### Records provided
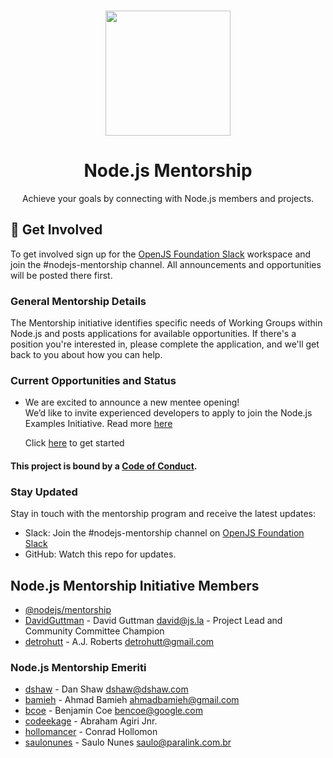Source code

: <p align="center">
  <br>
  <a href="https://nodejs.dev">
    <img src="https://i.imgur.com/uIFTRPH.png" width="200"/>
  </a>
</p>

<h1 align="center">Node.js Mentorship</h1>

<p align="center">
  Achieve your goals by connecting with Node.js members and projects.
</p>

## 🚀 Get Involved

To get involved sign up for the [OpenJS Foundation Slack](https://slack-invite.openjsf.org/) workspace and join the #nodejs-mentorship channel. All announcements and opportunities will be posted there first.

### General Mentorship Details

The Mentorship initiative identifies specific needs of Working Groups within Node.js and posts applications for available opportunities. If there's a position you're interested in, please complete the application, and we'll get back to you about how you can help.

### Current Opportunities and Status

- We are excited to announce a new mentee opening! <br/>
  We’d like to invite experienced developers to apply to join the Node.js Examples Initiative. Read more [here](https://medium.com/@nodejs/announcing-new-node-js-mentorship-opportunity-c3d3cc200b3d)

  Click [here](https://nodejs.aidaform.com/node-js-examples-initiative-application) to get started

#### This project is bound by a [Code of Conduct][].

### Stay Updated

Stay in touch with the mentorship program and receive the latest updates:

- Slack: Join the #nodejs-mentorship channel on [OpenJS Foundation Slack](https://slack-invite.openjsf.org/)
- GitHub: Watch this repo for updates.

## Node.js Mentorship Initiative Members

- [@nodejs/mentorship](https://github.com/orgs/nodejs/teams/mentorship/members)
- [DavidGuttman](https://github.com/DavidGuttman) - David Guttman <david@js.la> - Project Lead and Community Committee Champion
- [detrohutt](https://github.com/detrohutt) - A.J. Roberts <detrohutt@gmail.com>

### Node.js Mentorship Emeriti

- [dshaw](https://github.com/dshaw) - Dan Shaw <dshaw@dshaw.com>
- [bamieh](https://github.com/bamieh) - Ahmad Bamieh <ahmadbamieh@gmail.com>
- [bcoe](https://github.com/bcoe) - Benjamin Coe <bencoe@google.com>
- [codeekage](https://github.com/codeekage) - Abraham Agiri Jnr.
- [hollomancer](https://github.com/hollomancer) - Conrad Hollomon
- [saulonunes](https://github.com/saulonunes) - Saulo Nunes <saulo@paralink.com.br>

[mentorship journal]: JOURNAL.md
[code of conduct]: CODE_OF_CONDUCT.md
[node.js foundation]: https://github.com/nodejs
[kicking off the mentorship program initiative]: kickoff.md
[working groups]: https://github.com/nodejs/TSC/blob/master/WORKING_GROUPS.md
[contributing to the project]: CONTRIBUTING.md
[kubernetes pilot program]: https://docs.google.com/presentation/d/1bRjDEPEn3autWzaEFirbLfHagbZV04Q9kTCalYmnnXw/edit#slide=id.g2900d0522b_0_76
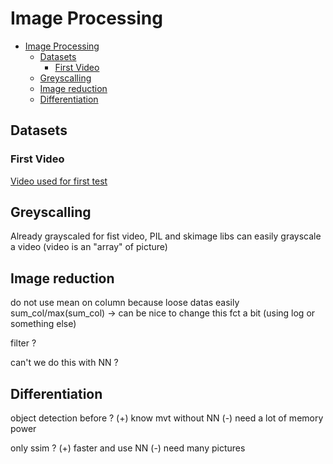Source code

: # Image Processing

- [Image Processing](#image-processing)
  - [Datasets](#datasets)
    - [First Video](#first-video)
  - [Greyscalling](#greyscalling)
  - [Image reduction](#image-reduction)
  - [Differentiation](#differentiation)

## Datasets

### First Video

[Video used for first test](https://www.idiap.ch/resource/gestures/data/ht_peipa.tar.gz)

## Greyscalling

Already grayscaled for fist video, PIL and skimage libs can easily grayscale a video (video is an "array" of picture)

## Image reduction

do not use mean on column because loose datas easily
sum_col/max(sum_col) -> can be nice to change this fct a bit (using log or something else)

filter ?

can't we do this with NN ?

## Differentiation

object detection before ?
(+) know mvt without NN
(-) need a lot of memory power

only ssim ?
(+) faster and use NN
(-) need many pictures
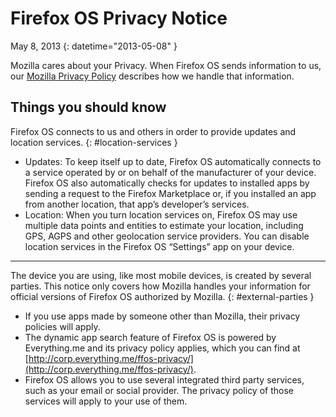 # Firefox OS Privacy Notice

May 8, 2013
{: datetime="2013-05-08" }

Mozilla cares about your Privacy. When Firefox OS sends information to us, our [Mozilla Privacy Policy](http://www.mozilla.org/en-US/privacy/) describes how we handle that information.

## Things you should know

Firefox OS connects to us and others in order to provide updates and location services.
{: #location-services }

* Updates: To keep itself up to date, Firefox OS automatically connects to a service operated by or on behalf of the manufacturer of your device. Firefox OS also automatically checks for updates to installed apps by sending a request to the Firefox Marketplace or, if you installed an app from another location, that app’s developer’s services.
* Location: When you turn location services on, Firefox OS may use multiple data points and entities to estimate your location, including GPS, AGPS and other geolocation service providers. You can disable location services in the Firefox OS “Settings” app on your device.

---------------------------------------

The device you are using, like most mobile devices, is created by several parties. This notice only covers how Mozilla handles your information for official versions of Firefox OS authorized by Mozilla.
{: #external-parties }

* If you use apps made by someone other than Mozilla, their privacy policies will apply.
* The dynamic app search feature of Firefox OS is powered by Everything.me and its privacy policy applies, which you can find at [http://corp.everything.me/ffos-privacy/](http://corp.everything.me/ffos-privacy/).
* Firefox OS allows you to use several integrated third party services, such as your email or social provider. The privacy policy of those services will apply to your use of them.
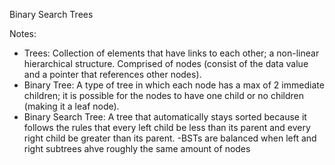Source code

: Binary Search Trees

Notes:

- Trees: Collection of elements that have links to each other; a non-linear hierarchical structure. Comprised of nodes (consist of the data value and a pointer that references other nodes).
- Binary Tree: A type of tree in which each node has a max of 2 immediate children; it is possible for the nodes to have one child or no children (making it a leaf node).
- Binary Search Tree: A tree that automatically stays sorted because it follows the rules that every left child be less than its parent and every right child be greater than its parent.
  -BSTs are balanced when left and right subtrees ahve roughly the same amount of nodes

### Exercise goal
Render the data from its start up to and including the line containing "## 🚀 Get Involved" as a Markdown table with the columns No. and Text, one numbered row per line. Skip blank lines and leave the pictures out.

### Your solution
| No. | Text |
|---|---|
| 1 | Source code |
| 2 | : <p align="center"> |
| 3 |   <br> |
| 4 |   <a href="https://nodejs.dev"> |
| 5 |     <img src="https://i.imgur.com/uIFTRPH.png" width="200"/> |
| 6 |   </a> |
| 7 | </p> |
| 8 | <h1 align="center">Node.js Mentorship</h1> |
| 9 | <p align="center"> |
| 10 |   Achieve your goals by connecting with Node.js members and projects. |
| 11 | </p> |
| 12 | ## 🚀 Get Involved |